In the listing below, find every line with the string "lines" and pull it out.
------------------------------------------------------------
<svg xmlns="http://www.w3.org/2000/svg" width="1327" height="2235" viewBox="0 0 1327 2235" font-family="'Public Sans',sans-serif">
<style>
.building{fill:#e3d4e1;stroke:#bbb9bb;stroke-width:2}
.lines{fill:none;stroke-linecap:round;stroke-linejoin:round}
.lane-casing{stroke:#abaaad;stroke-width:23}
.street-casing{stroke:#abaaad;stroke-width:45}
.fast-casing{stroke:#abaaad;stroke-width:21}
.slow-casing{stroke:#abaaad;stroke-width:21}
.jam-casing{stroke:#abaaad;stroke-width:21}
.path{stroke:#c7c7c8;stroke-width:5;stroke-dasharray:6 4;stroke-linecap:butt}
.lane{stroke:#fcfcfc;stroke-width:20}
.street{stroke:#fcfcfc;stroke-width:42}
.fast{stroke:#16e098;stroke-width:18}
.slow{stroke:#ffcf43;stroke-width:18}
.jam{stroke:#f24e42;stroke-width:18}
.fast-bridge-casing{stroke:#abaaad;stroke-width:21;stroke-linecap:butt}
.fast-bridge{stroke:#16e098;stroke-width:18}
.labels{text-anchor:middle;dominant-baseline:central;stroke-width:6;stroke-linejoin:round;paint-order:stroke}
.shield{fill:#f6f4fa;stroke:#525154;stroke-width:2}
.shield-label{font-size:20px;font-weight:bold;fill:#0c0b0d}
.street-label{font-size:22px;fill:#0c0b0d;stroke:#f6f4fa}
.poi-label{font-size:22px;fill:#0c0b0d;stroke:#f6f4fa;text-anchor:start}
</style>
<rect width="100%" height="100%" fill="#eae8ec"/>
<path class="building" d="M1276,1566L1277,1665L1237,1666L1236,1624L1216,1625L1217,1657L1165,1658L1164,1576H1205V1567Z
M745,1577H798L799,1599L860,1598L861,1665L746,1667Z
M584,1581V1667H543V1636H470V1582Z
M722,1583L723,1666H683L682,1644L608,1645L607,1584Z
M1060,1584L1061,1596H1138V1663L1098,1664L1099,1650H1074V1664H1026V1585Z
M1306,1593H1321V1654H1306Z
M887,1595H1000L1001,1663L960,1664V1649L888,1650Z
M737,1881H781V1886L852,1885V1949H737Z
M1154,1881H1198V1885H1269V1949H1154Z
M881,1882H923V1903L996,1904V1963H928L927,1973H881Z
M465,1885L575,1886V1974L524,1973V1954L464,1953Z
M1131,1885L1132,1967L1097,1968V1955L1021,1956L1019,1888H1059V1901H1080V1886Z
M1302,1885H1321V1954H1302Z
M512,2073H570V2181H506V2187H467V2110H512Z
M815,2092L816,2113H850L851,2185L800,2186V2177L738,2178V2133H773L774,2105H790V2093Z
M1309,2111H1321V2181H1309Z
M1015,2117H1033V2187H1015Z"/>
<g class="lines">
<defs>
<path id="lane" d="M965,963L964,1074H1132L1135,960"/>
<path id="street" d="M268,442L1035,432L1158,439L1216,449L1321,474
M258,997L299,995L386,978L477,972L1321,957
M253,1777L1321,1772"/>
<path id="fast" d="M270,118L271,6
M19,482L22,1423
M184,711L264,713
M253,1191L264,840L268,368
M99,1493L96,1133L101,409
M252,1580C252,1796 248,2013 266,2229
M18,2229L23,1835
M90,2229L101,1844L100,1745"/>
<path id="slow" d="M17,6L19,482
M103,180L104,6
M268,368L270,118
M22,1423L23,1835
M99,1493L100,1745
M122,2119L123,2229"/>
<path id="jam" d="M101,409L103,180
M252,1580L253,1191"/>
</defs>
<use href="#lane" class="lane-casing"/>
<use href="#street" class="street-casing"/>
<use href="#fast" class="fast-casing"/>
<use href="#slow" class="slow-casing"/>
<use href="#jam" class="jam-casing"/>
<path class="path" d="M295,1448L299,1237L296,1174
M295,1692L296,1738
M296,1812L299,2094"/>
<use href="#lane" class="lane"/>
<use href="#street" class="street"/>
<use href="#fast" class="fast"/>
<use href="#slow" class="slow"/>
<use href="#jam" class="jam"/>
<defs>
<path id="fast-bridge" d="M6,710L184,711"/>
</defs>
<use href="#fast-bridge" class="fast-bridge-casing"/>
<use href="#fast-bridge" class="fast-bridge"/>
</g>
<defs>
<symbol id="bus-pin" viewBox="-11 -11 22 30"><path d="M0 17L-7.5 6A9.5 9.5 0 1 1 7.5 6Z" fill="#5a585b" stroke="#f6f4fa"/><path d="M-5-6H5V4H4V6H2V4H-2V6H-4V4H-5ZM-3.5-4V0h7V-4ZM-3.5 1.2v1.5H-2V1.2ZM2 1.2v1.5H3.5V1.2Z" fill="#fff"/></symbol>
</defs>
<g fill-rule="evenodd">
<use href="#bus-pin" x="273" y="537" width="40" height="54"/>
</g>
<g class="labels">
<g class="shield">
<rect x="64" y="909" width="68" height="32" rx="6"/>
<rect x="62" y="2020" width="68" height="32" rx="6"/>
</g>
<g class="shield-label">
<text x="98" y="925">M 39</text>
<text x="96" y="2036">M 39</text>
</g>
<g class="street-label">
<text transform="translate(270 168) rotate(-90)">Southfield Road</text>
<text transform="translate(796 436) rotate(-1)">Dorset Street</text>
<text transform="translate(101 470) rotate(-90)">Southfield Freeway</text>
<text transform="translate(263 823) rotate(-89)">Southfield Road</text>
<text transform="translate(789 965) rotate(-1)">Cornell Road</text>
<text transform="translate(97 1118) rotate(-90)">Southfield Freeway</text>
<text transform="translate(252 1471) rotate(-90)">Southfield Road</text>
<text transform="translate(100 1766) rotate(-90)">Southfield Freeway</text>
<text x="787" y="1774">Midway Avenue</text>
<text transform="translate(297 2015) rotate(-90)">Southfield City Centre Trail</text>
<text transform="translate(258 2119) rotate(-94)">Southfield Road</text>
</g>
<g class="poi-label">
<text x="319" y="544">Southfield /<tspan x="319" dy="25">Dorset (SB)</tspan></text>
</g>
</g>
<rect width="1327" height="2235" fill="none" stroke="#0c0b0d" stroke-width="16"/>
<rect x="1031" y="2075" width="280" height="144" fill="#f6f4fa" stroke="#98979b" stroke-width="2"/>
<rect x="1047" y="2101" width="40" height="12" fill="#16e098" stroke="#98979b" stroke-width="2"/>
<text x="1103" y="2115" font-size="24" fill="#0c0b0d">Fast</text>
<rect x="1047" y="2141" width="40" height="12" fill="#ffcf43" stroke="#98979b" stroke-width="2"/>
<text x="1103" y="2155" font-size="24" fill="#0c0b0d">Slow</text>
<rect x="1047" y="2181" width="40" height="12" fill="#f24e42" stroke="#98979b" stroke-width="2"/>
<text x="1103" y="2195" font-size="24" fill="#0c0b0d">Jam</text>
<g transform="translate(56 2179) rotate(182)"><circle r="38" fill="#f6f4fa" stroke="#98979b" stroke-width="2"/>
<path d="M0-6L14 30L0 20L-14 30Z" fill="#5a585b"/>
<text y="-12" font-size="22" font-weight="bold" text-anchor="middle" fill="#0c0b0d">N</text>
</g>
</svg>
------------------------------------------------------------
#### [Exercise output]
.lines{fill:none;stroke-linecap:round;stroke-linejoin:round}
<g class="lines">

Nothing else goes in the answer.